Task requirements =>
A - Retype the passage about Jean-Baptiste Philip, from "Graduating in medicine" up to and including "faced in Trinidad.".
B - In the passage about Jean-Baptiste Philip, list each role given to him in the sentence that ends "Philip is a complex figure."

By Tom Cunningham
“[I]n Trinidad, every species of criminality is lost in the blaze and glare of whiteness […] Man can brook every variety of misfortune, but cannot meekly endure sarcasm or affront. To these the coloured are constantly exposed from the white inhabitants […] their every complaint is construed into mutiny.”
A Free Mulatto (1823).
Graduating in medicine in 1815 with a thesis on “Hysterical Moods”, Trinidadian Jean-Baptiste Philip (sometimes written “Phillipe”) was one of the first black medical students at Edinburgh, and one of the first black doctors to practice in the Caribbean. A slave-owner, sugar plantation-owner and member of the Trinidadian social elite, Philip is a complex figure. He is best known for his 1823 work A Free Mulatto: An Address to the Right Hon. Earl Bathurst. Informed by liberal Enlightenment thought – which Philip engaged with during his time in Edinburgh, and subsequently, in continental Europe in salons on Paris and the low countries – Free Mulatto was an attack on the injustices “coloured” people faced in Trinidad.

Information given =>
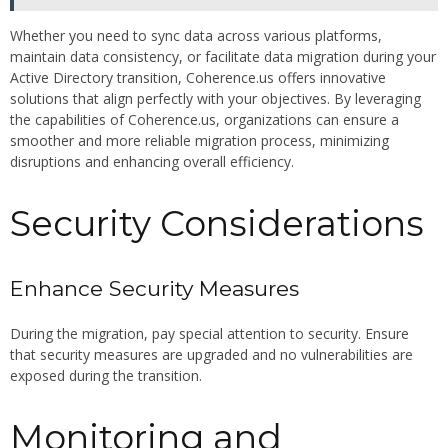
Whether you need to sync data across various platforms,
maintain data consistency, or facilitate data migration during your
Active Directory transition, Coherence.us offers innovative
solutions that align perfectly with your objectives. By leveraging
the capabilities of Coherence.us, organizations can ensure a
smoother and more reliable migration process, minimizing
disruptions and enhancing overall efficiency.
Security Considerations
Enhance Security Measures
During the migration, pay special attention to security. Ensure
that security measures are upgraded and no vulnerabilities are
exposed during the transition.
Monitoring and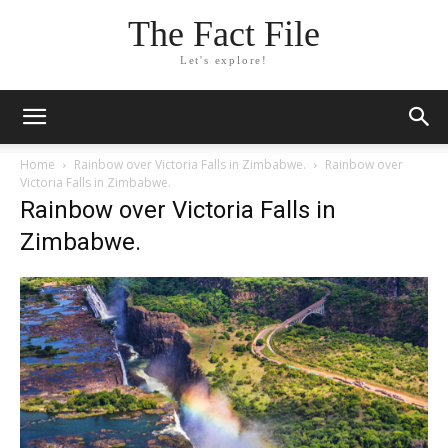
The Fact File
Let's explore!
Home
Rainbow over Victoria Falls in Zimbabwe.
Rainbow over
Victoria Falls in Zimbabwe.
Rainbow over Victoria Falls in
Zimbabwe.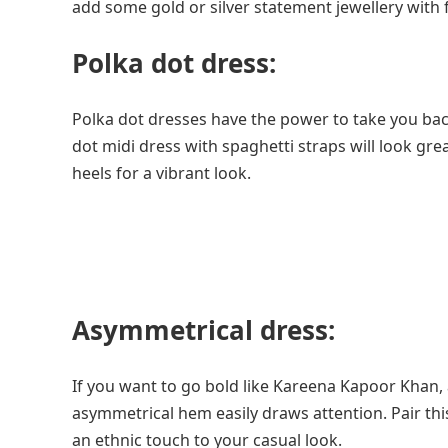
add some gold or silver statement jewellery with fl
Polka dot dress:
Polka dot dresses have the power to take you back
dot midi dress with spaghetti straps will look gre
heels for a vibrant look.
Asymmetrical dress:
If you want to go bold like Kareena Kapoor Khan, 
asymmetrical hem easily draws attention. Pair this
an ethnic touch to your casual look.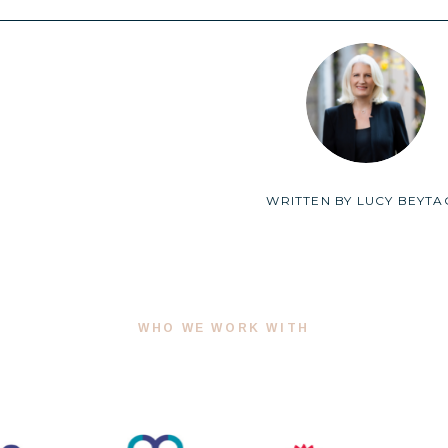
WRITTEN BY
LUCY BEYTA
WHO WE WORK WITH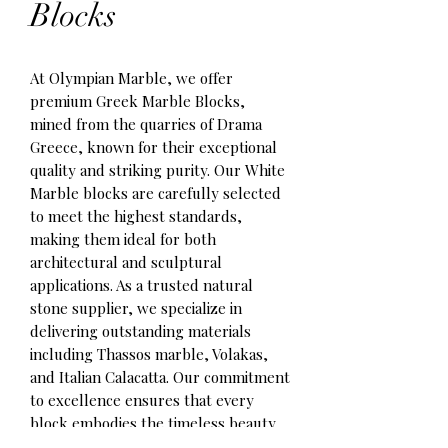
Blocks
At Olympian Marble, we offer 
premium Greek Marble Blocks, 
mined from the quarries of Drama 
Greece, known for their exceptional 
quality and striking purity. Our White 
Marble blocks are carefully selected 
to meet the highest standards, 
making them ideal for both 
architectural and sculptural 
applications. As a trusted natural 
stone supplier, we specialize in 
delivering outstanding materials 
including Thassos marble, Volakas, 
and Italian Calacatta. Our commitment 
to excellence ensures that every 
block embodies the timeless beauty 
and durability required by discerning 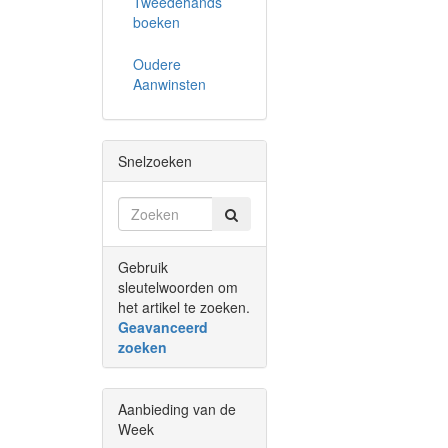
Tweedehands
boeken
Oudere
Aanwinsten
Snelzoeken
Gebruik
sleutelwoorden om
het artikel te zoeken.
Geavanceerd
zoeken
Aanbieding van de
Week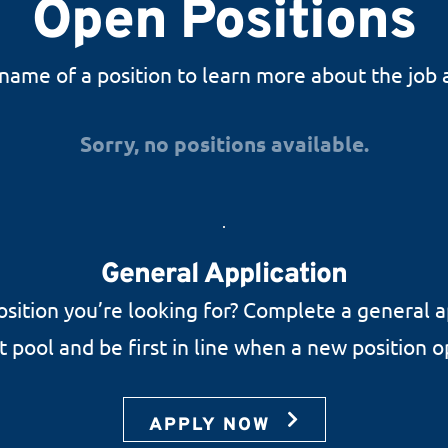
Open Positions
 name of a position to learn more about the job 
Sorry, no positions available.
General Application
osition you’re looking for? Complete a general a
nt pool and be first in line when a new position 
APPLY NOW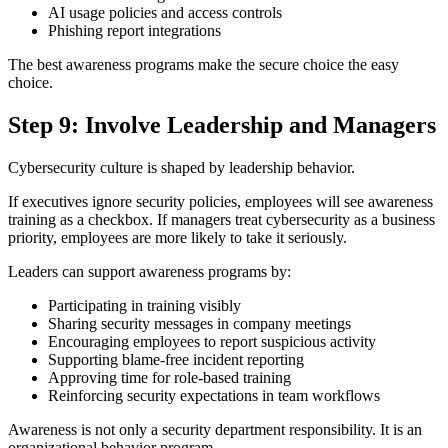
AI usage policies and access controls
Phishing report integrations
The best awareness programs make the secure choice the easy
choice.
Step 9: Involve Leadership and Managers
Cybersecurity culture is shaped by leadership behavior.
If executives ignore security policies, employees will see awareness
training as a checkbox. If managers treat cybersecurity as a business
priority, employees are more likely to take it seriously.
Leaders can support awareness programs by:
Participating in training visibly
Sharing security messages in company meetings
Encouraging employees to report suspicious activity
Supporting blame-free incident reporting
Approving time for role-based training
Reinforcing security expectations in team workflows
Awareness is not only a security department responsibility. It is an
organizational behavior program.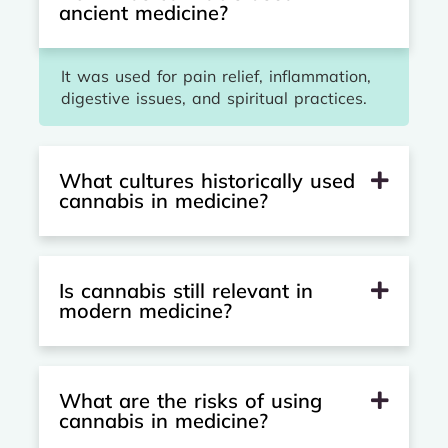
ancient medicine?
It was used for pain relief, inflammation,
digestive issues, and spiritual practices.
What cultures historically used
cannabis in medicine?
Is cannabis still relevant in
modern medicine?
What are the risks of using
cannabis in medicine?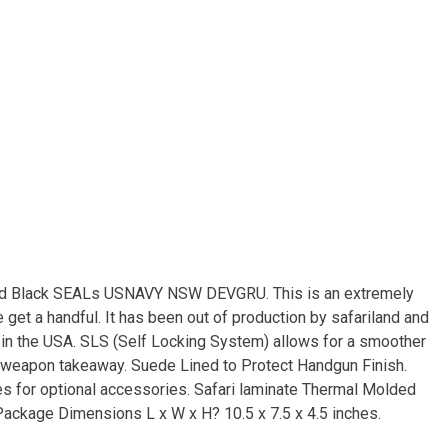
nd Black SEALs USNAVY NSW DEVGRU. This is an extremely
e get a handful. It has been out of production by safariland and
e in the USA. SLS (Self Locking System) allows for a smoother
a weapon takeaway. Suede Lined to Protect Handgun Finish.
es for optional accessories. Safari laminate Thermal Molded
Package Dimensions L x W x H? 10.5 x 7.5 x 4.5 inches.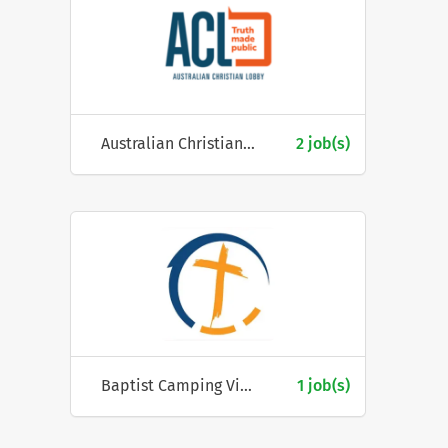
Australian Christian Lobby
2 job(s)
Baptist Camping Victoria
1 job(s)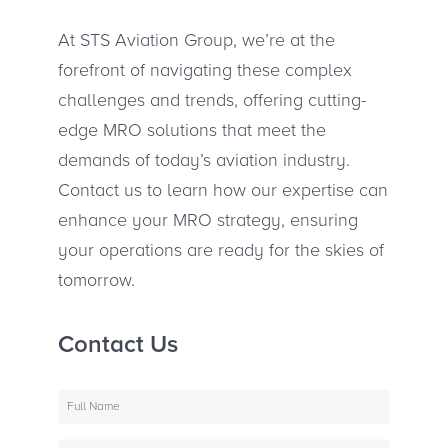
At STS Aviation Group, we’re at the
forefront of navigating these complex
challenges and trends, offering cutting-
edge MRO solutions that meet the
demands of today’s aviation industry.
Contact us to learn how our expertise can
enhance your MRO strategy, ensuring
your operations are ready for the skies of
tomorrow.
Contact Us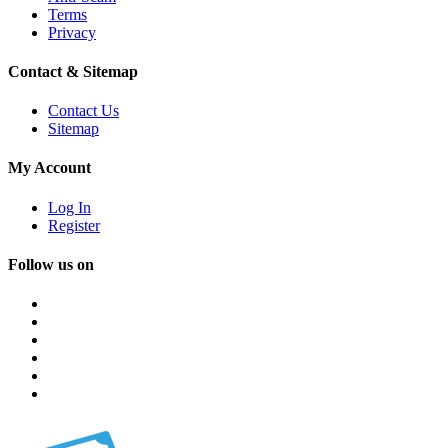
Terms
Privacy
Contact & Sitemap
Contact Us
Sitemap
My Account
Log In
Register
Follow us on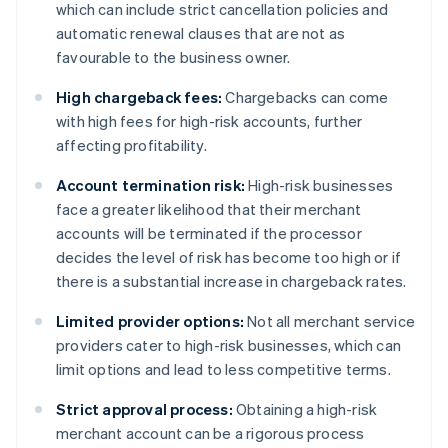
which can include strict cancellation policies and
automatic renewal clauses that are not as
favourable to the business owner.
High chargeback fees:
Chargebacks can come
with high fees for high-risk accounts, further
affecting profitability.
Account termination risk:
High-risk businesses
face a greater likelihood that their merchant
accounts will be terminated if the processor
decides the level of risk has become too high or if
there is a substantial increase in chargeback rates.
Limited provider options:
Not all merchant service
providers cater to high-risk businesses, which can
limit options and lead to less competitive terms.
Strict approval process:
Obtaining a high-risk
merchant account can be a rigorous process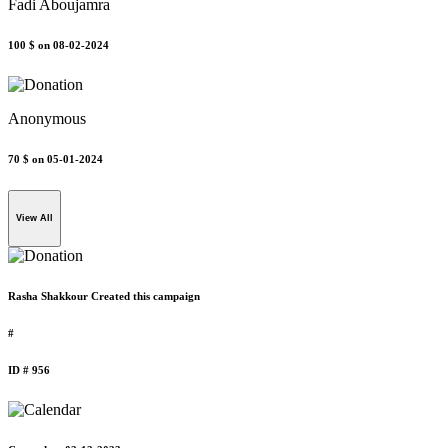
Fadi Aboujamra
100 $
on 08-02-2024
Anonymous
70 $
on 05-01-2024
View All
Rasha Shakkour Created this campaign
#
ID # 956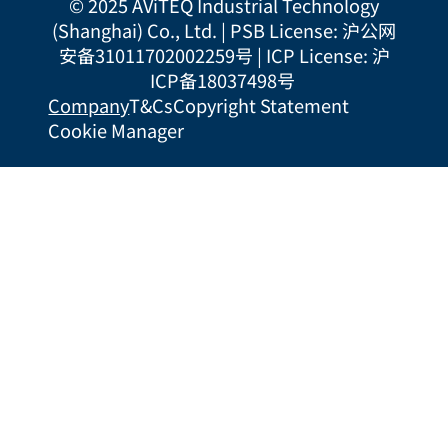
© 2025 AViTEQ Industrial Technology
(Shanghai) Co., Ltd. |
PSB License: 沪公网
安备31011702002259号
|
ICP License: 沪
ICP备18037498号
Company
T&Cs
Copyright Statement
Cookie Manager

Solutions to the exercise =>
A -
Graduating in medicine in 1815 with a thesis on “Hysterical Moods”, Trinidadian Jean-Baptiste Philip (sometimes written “Phillipe”) was one of the first black medical students at Edinburgh, and one of the first black doctors to practice in the Caribbean. A slave-owner, sugar plantation-owner and member of the Trinidadian social elite, Philip is a complex figure. He is best known for his 1823 work A Free Mulatto: An Address to the Right Hon. Earl Bathurst. Informed by liberal Enlightenment thought – which Philip engaged with during his time in Edinburgh, and subsequently, in continental Europe in salons on Paris and the low countries – Free Mulatto was an attack on the injustices “coloured” people faced in Trinidad.

B -
- slave-owner
- sugar plantation-owner
- member of the Trinidadian social elite